К Аббасу вдруг приходит осознание происшедшего, что видно по грозному блеску в его всегда спокойных глазах. Он поворачивается спиной к людям и идет в сторону гаража. Когда до мужчин доходит вся безмерность несчастья, которое постигло порядочную семью, они переминаются с ноги на ногу, чешут затылки, смотрят в землю и ничего не говорят. Слышны быстрые шаги возвращающегося Аббаса и звук снимаемого с оружия предохранителя.
– До вас только это доходит! – кричит он, держа в руке калаш и стреляя в воздух. – Вас действительно нужно истреблять, как бешеных псов, как заразу. Око за око, зуб за зуб! – С этими словами он берет на прицел всю группу. Офицер, самый смелый из них, бросается на него и выбивает автомат. Но до того как оружие выпало из рук Аббаса, тот все же успевает дать очередь. Никого даже не поцарапал!
– Смотри, какой дикарь! – говорит здоровяк из бригады, который сидит у Аббаса на спине и выкручивает ему руки назад. – А ведь мы еще сочувствовали ему!
– Успокойся. – Офицер похлопывает его по плечу. – Забирайте оружие и идем.
– Его нужно доставить в полицию или сразу в тюрьму, – включается в разговор юнец, которого Аббас сильно напугал. – Наверняка этот автомат нелегальный. Может, он повстанец?
– Говорю же, в машину и проваливайте! Слышали?! – отдает приказ офицер. – Не спорить, стройся! Эти люди уже получили свое, никакое наказание им не нужно.

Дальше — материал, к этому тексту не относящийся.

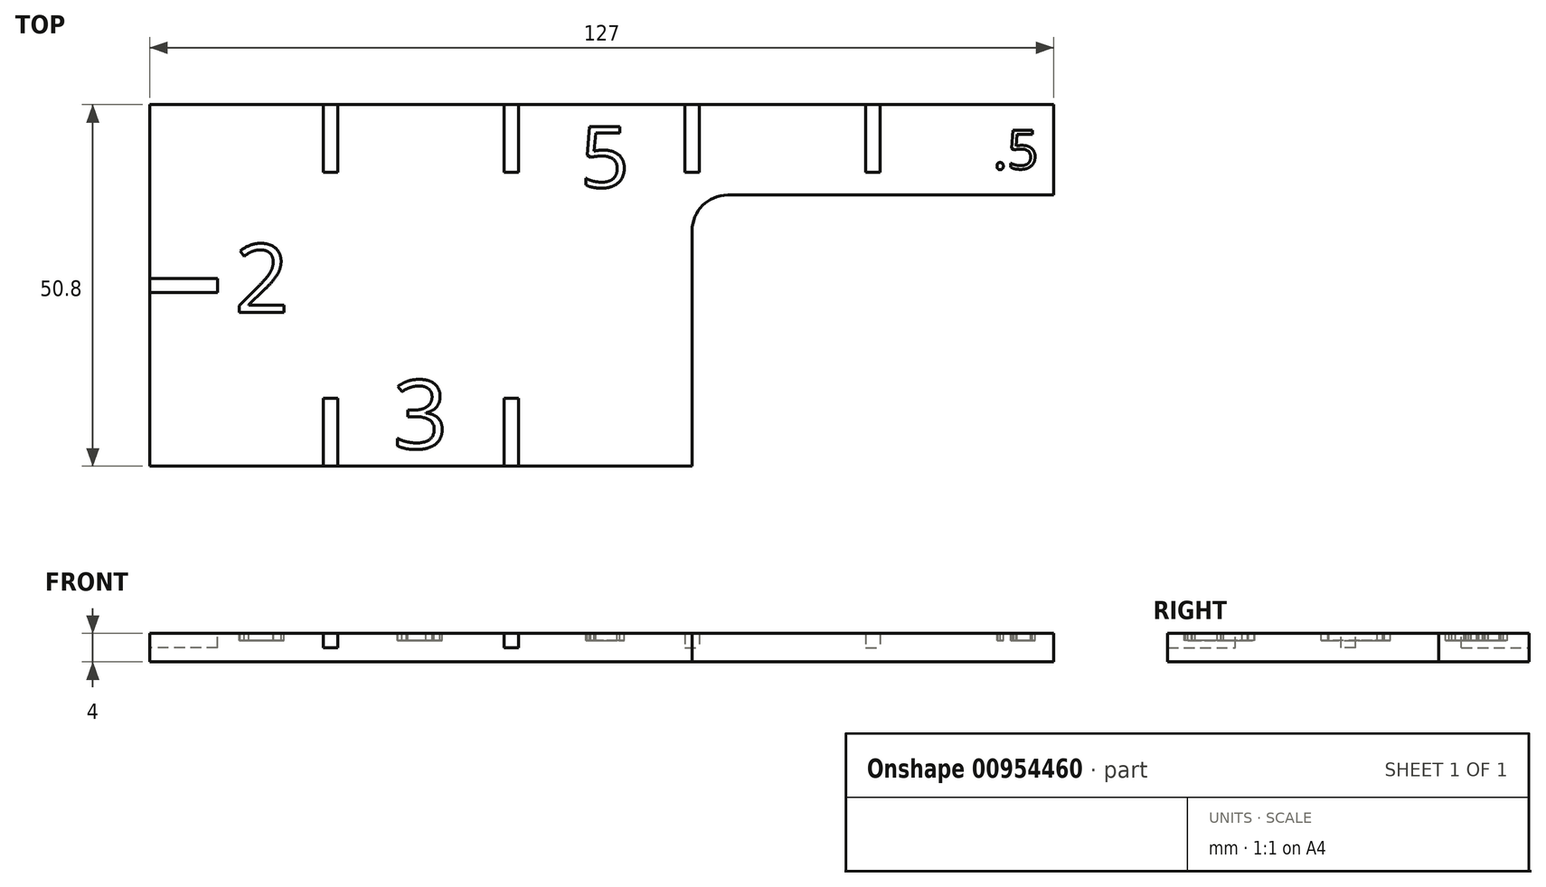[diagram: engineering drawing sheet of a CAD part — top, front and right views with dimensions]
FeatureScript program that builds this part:
annotation { "Feature Type Name" : "Feature", "Feature Type Description" : "" }
export const myFeature = defineFeature(function(context is Context, id is Id, definition is map)
    precondition{}
    {
        {
            var Q0;
            Q0=qCreatedBy(makeId("Top.planeOp"),FACE);
            var sketch = newSketch(context, id + "F0", { "sketchPlane" : qUnion([Q0])});
            skLineSegment(sketch, "E0.top", {"start": v(-38.1, -25.4) * mm, "end": v(38.1, -25.4) * mm});
            skLineSegment(sketch, "E0.left", {"start": v(-38.1, 25.4) * mm, "end": v(-38.1, -25.4) * mm});
            skPoint(sketch, "E0.middle", {"position": v(0, 0) * mm});
            skLineSegment(sketch, "E1.right", {"start": v(88.9, 25.4) * mm, "end": v(88.9, 12.7) * mm});
            skLineSegment(sketch, "E2", {"start": v(-38.1, 25.4) * mm, "end": v(88.9, 25.4) * mm});
            skLineSegment(sketch, "E3", {"start": v(38.1, -25.4) * mm, "end": v(38.1, 7.7) * mm});
            skLineSegment(sketch, "E4", {"start": v(43.1, 12.7) * mm, "end": v(88.9, 12.7) * mm});
            skPoint(sketch, "E5.visualSharp", {"position": v(38.1, 12.7) * mm});
            skArc(sketch, "E5.filletArc", {"start": v(43.1, 12.7) * mm, "mid": v(39.56, 11.24) * mm, "end": v(38.1, 7.7) * mm});
            skSolve(sketch);
        }
        {
            var Q0;
            Q0=qSketchRegion(id+"F0",true);
            extrude(context, id + "F1", {"entities" : qUnion([Q0]), "depth" : 4 * mm, "offsetDistance" : 25 * mm});
        }
        {
            var Q0;
            Q0=makeQuery(id+"F1.opExtrude","CAP_FACE",FACE,{"disambiguationData":[OSD([sQuery(id+"F0.wireOp",EDGE,"E0.bottom"),sQuery(id+"F0.wireOp",EDGE,"E0.top"),sQuery(id+"F0.wireOp",EDGE,"E0.left"),sQuery(id+"F0.wireOp",EDGE,"E1.bottom"),sQuery(id+"F0.wireOp",EDGE,"E1.top"),sQuery(id+"F0.wireOp",EDGE,"E1.right"),sQuery(id+"F0.wireOp",EDGE,"bVqaHpRX-HDwA-xkqE-OFi6-3U84sKLk9Oys"),sQuery(id+"F0.wireOp",EDGE,"a1d024c4-d531-45f1-a03b-53352d4f72b3.filletArc")])],"isStart":false});
            var sketch = newSketch(context, id + "F2", { "sketchPlane" : qUnion([Q0])});
            skLineSegment(sketch, "E6.bottom", {"start": v(-11.7, 15.88) * mm, "end": v(-13.7, 15.88) * mm});
            skLineSegment(sketch, "E6.top", {"start": v(-11.7, 34.93) * mm, "end": v(-13.7, 34.93) * mm});
            skLineSegment(sketch, "E6.left", {"start": v(-11.7, 15.88) * mm, "end": v(-11.7, 34.93) * mm});
            skLineSegment(sketch, "E6.right", {"start": v(-13.7, 15.88) * mm, "end": v(-13.7, 34.93) * mm});
            skPoint(sketch, "E6.middle", {"position": v(-12.7, 25.4) * mm});
            skLineSegment(sketch, "E7.bottom", {"start": v(13.7, 15.88) * mm, "end": v(11.7, 15.88) * mm});
            skLineSegment(sketch, "E7.top", {"start": v(13.7, 34.93) * mm, "end": v(11.7, 34.93) * mm});
            skLineSegment(sketch, "E7.left", {"start": v(13.7, 15.88) * mm, "end": v(13.7, 34.93) * mm});
            skLineSegment(sketch, "E7.right", {"start": v(11.7, 15.88) * mm, "end": v(11.7, 34.93) * mm});
            skPoint(sketch, "E7.middle", {"position": v(12.7, 25.4) * mm});
            skLineSegment(sketch, "E8.bottom", {"start": v(39.1, 15.88) * mm, "end": v(37.1, 15.88) * mm});
            skLineSegment(sketch, "E8.top", {"start": v(39.1, 34.93) * mm, "end": v(37.1, 34.93) * mm});
            skLineSegment(sketch, "E8.left", {"start": v(39.1, 15.88) * mm, "end": v(39.1, 34.93) * mm});
            skLineSegment(sketch, "E8.right", {"start": v(37.1, 15.88) * mm, "end": v(37.1, 34.93) * mm});
            skPoint(sketch, "E8.middle", {"position": v(38.1, 25.4) * mm});
            skLineSegment(sketch, "E9.bottom", {"start": v(64.5, 15.88) * mm, "end": v(62.5, 15.88) * mm});
            skLineSegment(sketch, "E9.top", {"start": v(64.5, 34.93) * mm, "end": v(62.5, 34.93) * mm});
            skLineSegment(sketch, "E9.left", {"start": v(64.5, 15.88) * mm, "end": v(64.5, 34.93) * mm});
            skLineSegment(sketch, "E9.right", {"start": v(62.5, 15.88) * mm, "end": v(62.5, 34.93) * mm});
            skPoint(sketch, "E9.middle", {"position": v(63.5, 25.4) * mm});
            skLineSegment(sketch, "E10.bottom", {"start": v(-28.58, 1) * mm, "end": v(-28.58, -1) * mm});
            skLineSegment(sketch, "E10.top", {"start": v(-47.62, 1) * mm, "end": v(-47.62, -1) * mm});
            skLineSegment(sketch, "E10.left", {"start": v(-28.58, 1) * mm, "end": v(-47.62, 1) * mm});
            skLineSegment(sketch, "E10.right", {"start": v(-28.58, -1) * mm, "end": v(-47.62, -1) * mm});
            skPoint(sketch, "E10.middle", {"position": v(-38.1, 0) * mm});
            skLineSegment(sketch, "E11.bottom", {"start": v(-11.7, -34.93) * mm, "end": v(-13.7, -34.93) * mm});
            skLineSegment(sketch, "E11.top", {"start": v(-11.7, -15.88) * mm, "end": v(-13.7, -15.88) * mm});
            skLineSegment(sketch, "E11.left", {"start": v(-11.7, -34.92) * mm, "end": v(-11.7, -15.88) * mm});
            skLineSegment(sketch, "E11.right", {"start": v(-13.7, -34.93) * mm, "end": v(-13.7, -15.87) * mm});
            skPoint(sketch, "E11.middle", {"position": v(-12.7, -25.4) * mm});
            skLineSegment(sketch, "E12.bottom", {"start": v(13.7, -34.93) * mm, "end": v(11.7, -34.93) * mm});
            skLineSegment(sketch, "E12.top", {"start": v(13.7, -15.87) * mm, "end": v(11.7, -15.87) * mm});
            skLineSegment(sketch, "E12.left", {"start": v(13.7, -34.93) * mm, "end": v(13.7, -15.88) * mm});
            skLineSegment(sketch, "E12.right", {"start": v(11.7, -34.93) * mm, "end": v(11.7, -15.88) * mm});
            skPoint(sketch, "E12.middle", {"position": v(12.7, -25.4) * mm});
            skSolve(sketch);
        }
        {
            var Q0;
            Q0=qSketchRegion(id+"F2",true);
            extrude(context, id + "F3", {"entities" : qUnion([Q0]), "operationType" : NewBodyOperationType.REMOVE, "oppositeDirection" : true, "depth" : 2 * mm, "offsetDistance" : 25 * mm});
        }
        {
            var Q0;
            Q0=makeQuery(id+"F1.opExtrude","CAP_FACE",FACE,{"disambiguationData":[OSD([sQuery(id+"F0.wireOp",EDGE,"E0.bottom"),sQuery(id+"F0.wireOp",EDGE,"E0.top"),sQuery(id+"F0.wireOp",EDGE,"E0.left"),sQuery(id+"F0.wireOp",EDGE,"E1.bottom"),sQuery(id+"F0.wireOp",EDGE,"E1.top"),sQuery(id+"F0.wireOp",EDGE,"E1.right"),sQuery(id+"F0.wireOp",EDGE,"bVqaHpRX-HDwA-xkqE-OFi6-3U84sKLk9Oys"),sQuery(id+"F0.wireOp",EDGE,"a1d024c4-d531-45f1-a03b-53352d4f72b3.filletArc")])],"isStart":false});
            var sketch = newSketch(context, id + "F4", { "sketchPlane" : qUnion([Q0])});
            skText(sketch, "E13", { "text": "5", "fontName": "OpenSans-Regular.ttf"});
            skText(sketch, "E14", { "text": "3", "fontName": "OpenSans-Regular.ttf"});
            skText(sketch, "E15", { "text": "2", "fontName": "OpenSans-Regular.ttf"});
            skText(sketch, "E16", { "text": ".5", "fontName": "OpenSans-Regular.ttf"});
            const initialGuessF4  = {"E13": [0.02241, 0.01379, 1, 0, 0.00862], "E14": [-0.00391, -0.02292, 1, 0, 0.00967], "E15": [-0.0262, -0.0038, 1, 0, 0.00967], "E16": [0.08037, 0.01638, 1, 0, 0.00546]};
            skSetInitialGuess(sketch, initialGuessF4);
            skSolve(sketch);
        }
        {
            var Q0;
            Q0 = qSketchRegion(id + "F4", true);
            extrude(context, id + "F5", {"entities" : qUnion([Q0]), "operationType" : NewBodyOperationType.REMOVE, "oppositeDirection" : true, "depth" : 1 * mm, "offsetDistance" : 25 * mm});
        }
    });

Солдаты медленно выходят за ворота, внимательно оглядываясь по сторонам и не спуская глаз с сумасшедшего мужчины, который отважился стрелять в них. Семья по-прежнему плачет там, где когда-то находился красивый бассейн, выложенный бело-голубой плиткой. Когда солнце клонится к закату, их домработница, кланяясь в пояс и целуя окровавленные руки Хадиджи, уходит с места трагедии. Родители остаются на месте, не желая во мраке оставлять детей одних, далеко от их теплых кроваток и дома.

 

Аббас пробует набрать номер в своем мобильном. «А вдруг удастся?» – думает он. Слышен сигнал подключения, и он с удивлением отодвигает аппарат от уха и смотрит на экран, на котором высвечивается имя Рашида.
– Да? – как с того света, слышится голос парня.
– Сынок, любимый, – начинает мужчина слабым голосом. – Я всегда тебя очень любил и никогда не считал пасынком, только собственным ребенком.
– Я тебя тоже люблю, baba, – отвечает Рашид удивленно. – Что случилось? – беспокоится он.
– Дай мне рассказать, потому что у меня немного времени.
Аббас стискивает в руке маленький удобный револьвер из сумки Муаида, которую тот попросил перепрятать у них.
– Заботься о матери, она сейчас очень будет нуждаться в тебе. И помни: не мсти. Аллах отплатит тем, кто согрешил. Мщение – это плохая вещь. Заботься и оставайся таким же добрым человеком, каким ты был до сих пор. Спасибо тебе за все, сынок.
Он отключается и решительным движением всовывает дуло пистолета в рот. Нажимает на курок.